Quand une certaine Feyrouz raconte le « troisième des Rahbani »

« Élias Rahbani a marqué de son empreinte la bande-son de nos vies », affirme la réalisatrice Feyrouz Serhal qui vient d’achever un long-métrage consacré au prolifique compositeur libanais. Un documentaire biographique qui sera projeté ce soir samedi 11 novembre, ainsi que vendredi prochain sur grand écran dans le cadre du Beirut Art Film Festival*.

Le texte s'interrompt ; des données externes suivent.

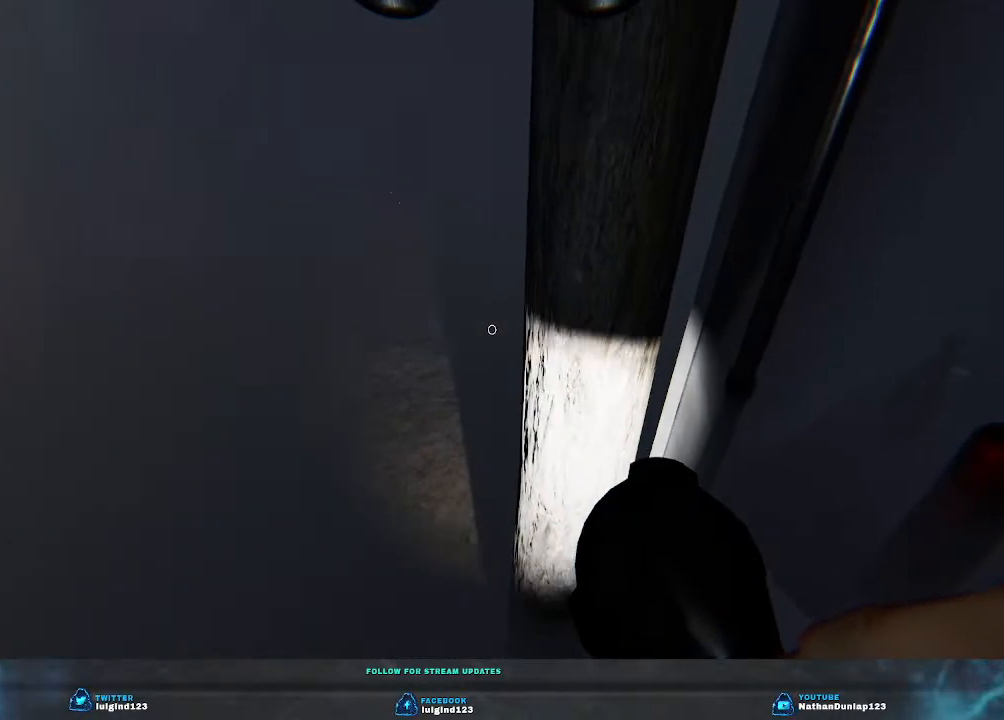
{"keys": [], "events": []}
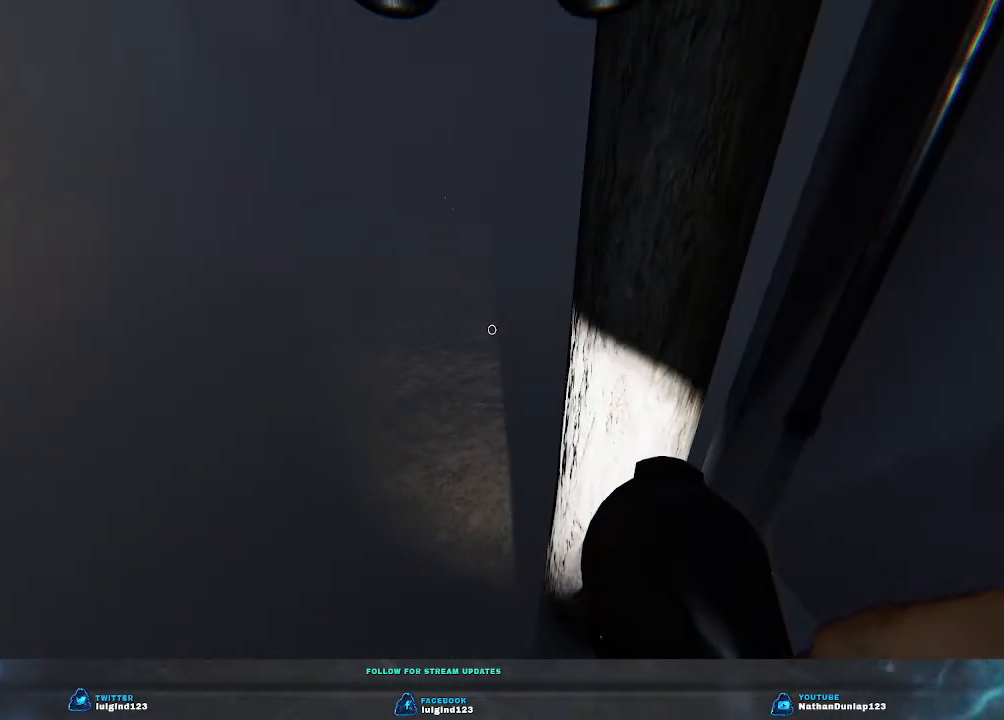
{"keys": [], "events": []}
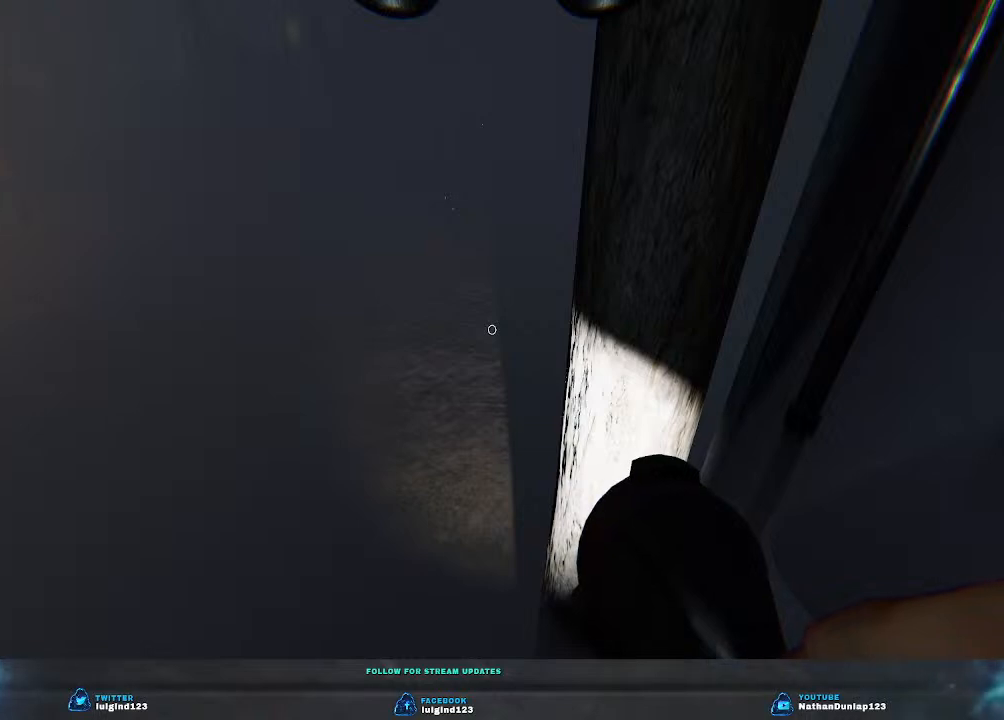
{"keys": ["a", "w"], "events": [[133, "w", "down"], [400, "a", "down"]]}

« Élias Rahbani, le troisième des Rahbani », mais surtout un compositeur aux mille facettes. Photo DR

« Que ce soit à travers ses innombrables compositions, ses mélodies, ses bandes-son de films et de publicités toutes entrées dans la mémoire collective, Élias Rahbani était très présent dans nos vies. Ses apparitions télévisées toujours enjouées, son attitude bienveillante, ses To’borné qu’il distillait spontanément à ses interlocuteurs l’avaient naturellement fait entrer dans le cœur de ses compatriotes. Comme pour beaucoup de Libanais, sa disparition soudaine en 2021 des suites du Covid-19 m’a beaucoup attristée. C’est à partir de là que Cynthia Choucair (à la tête de la boîte de production Road2Film) et moi-même avons eu le désir de lui consacrer un film hommage », confie à L’Orient-Le Jour Feyrouz Serhal. Un hommage intitulé Élias Rahbani Le troisième des Rahbani qui met en lumière la vie, la foisonnante carrière et l’héritage de ce compositeur libanais (1938-2021).

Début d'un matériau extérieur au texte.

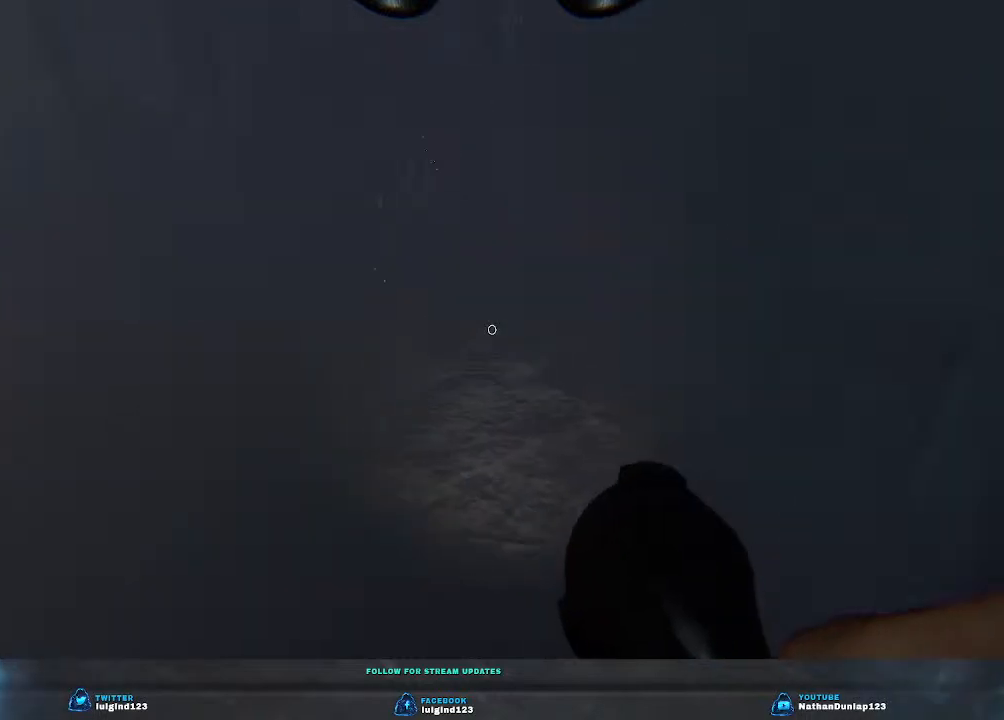
{"keys": ["a", "w"], "events": []}
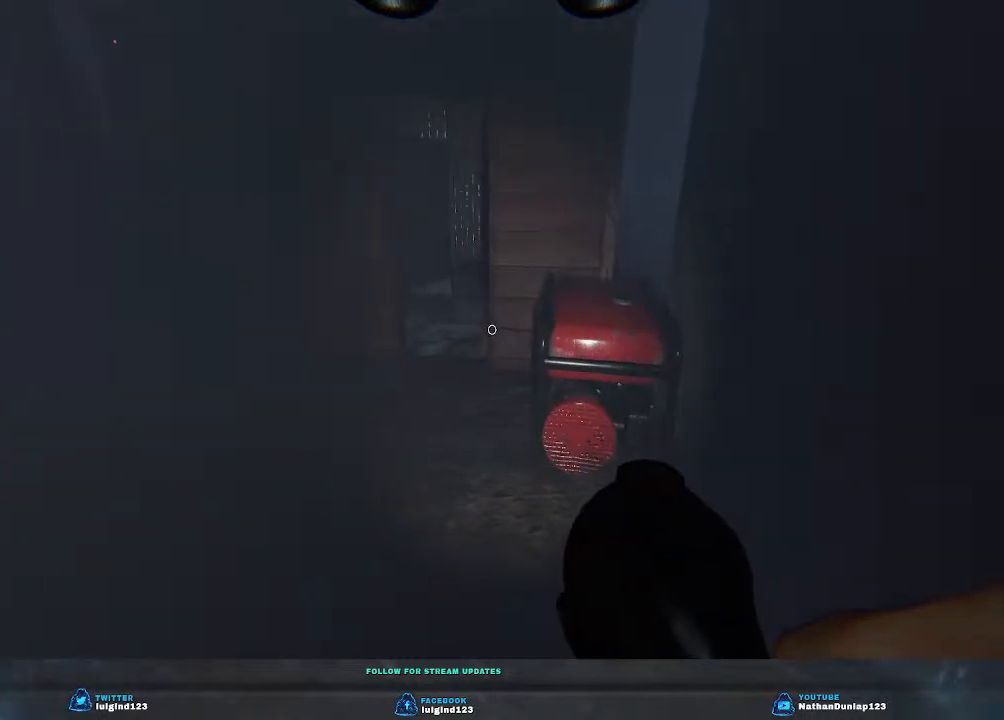
{"keys": ["w"], "events": [[267, "a", "up"]]}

 Une vie, plus de 6 000 compositions…

Ce n’est pas vraiment un biopic. Ce n’est pas non plus un documentaire pur et dur. Mais un film attachant comme peut l’être le récit d’une vie bien remplie. Celle d’une figure populaire, à la fois discrète et très présente dans le paysage artistique libanais. Celle d’un homme qui respirait la joie de vivre. Et qui la transposait naturellement dans le florilège de mélodies du bonheur qu’il ciselait avec une incroyable facilité.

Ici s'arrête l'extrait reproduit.